India’s top court strikes down ‘irrational, indefensible’ law
India’s Supreme Court on Thursday struck down a British-era law against homosexuality, handing campaigners a victory after several legal defeats.
The law from 1861 criminalised homosexuality, with a maximum penalty of life imprisonment.
The law was “irrational, indefensible and manifestly arbitrary”, said Chief Justice Dipak Misra, who led a five-judge bench that heard six petitions against the law.
Comparatively few people are tried under the law.
In 2015, the last year for which statistics are available, 1,491 people were arrested.
But the law was often used to harass and blackmail homosexuals, and it caused deep psychological distress to gay Indians, said Menaka Guruswamy, one of the lawyers who argued against the law in court.
Activists have been seeking judicial intervention against the law since 1994, when the first petition was filed by a non-profit organisation.
After that failed, the Naz Foundation, which works on HIV issues, introduced another petition in 2001.
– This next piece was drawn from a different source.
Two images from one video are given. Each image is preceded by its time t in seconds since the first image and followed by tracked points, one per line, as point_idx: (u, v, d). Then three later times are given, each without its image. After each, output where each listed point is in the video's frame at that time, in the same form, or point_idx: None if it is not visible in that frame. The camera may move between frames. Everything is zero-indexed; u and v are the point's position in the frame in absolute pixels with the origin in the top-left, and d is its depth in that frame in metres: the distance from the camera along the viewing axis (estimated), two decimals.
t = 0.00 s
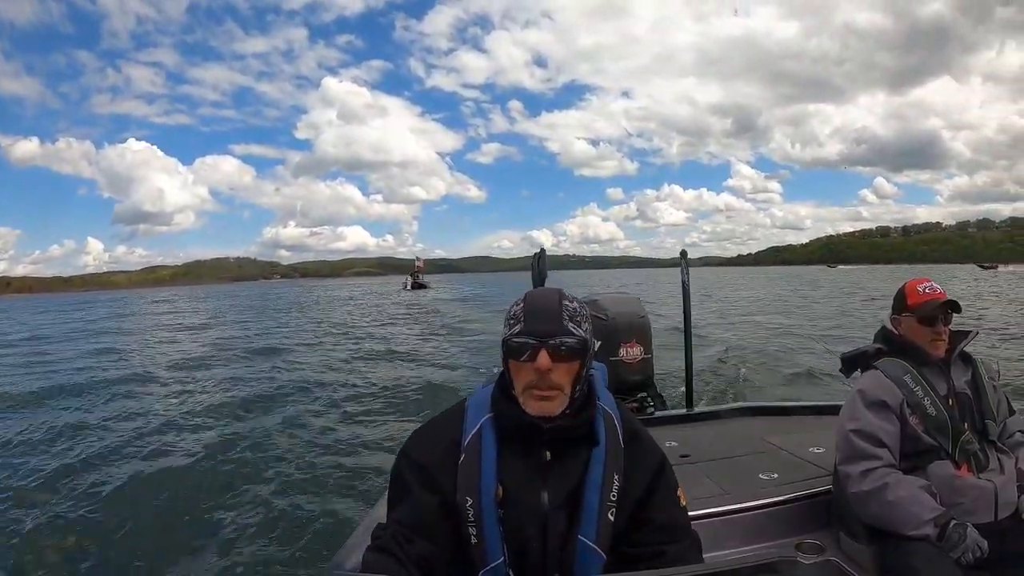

In 2009, the Delhi High Court ruled in the Naz Foundation’s favour, arguing that the law was not applicable to relations between consenting adults.
But an appeal from religious bodies led to the Supreme Court overturning the ruling in 2013. At the time, the verdict argued that the law did not need to be struck down because “a minuscule fraction of the country’s population constitutes lesbians, gays, bisexuals or transgenders”.
The first of a new batch of petitions was filed in 2016, and hearings began in July.
This time, Ms Guruswamy said, the petitioners were not non-profits but homosexual Indians who came together to plead that the law was against their freedom.
“That made a real difference,” she said.
“All of them spoke of mental health issues or depression, or lost relationships or sadness because of a lack of familial acceptance.”
The Indian government, which was a counter-party to the petition, did not defend the law, saying it would leave its future up to the wisdom of the court.
Prime Minister Narendra Modi’s Bharatiya Janata Party has sent mixed signals about the law in the past, with some members of its cabinet calling homosexuality immoral and others insisting that it should not be a crime.
But the government did not repeal the law, which was within its power, given the ruling party’s majority.
With this ruling, the court was confirming the right of homosexual Indians “to live with dignity”, said Rohinton Nariman, one of the five justices who heard the petitions.”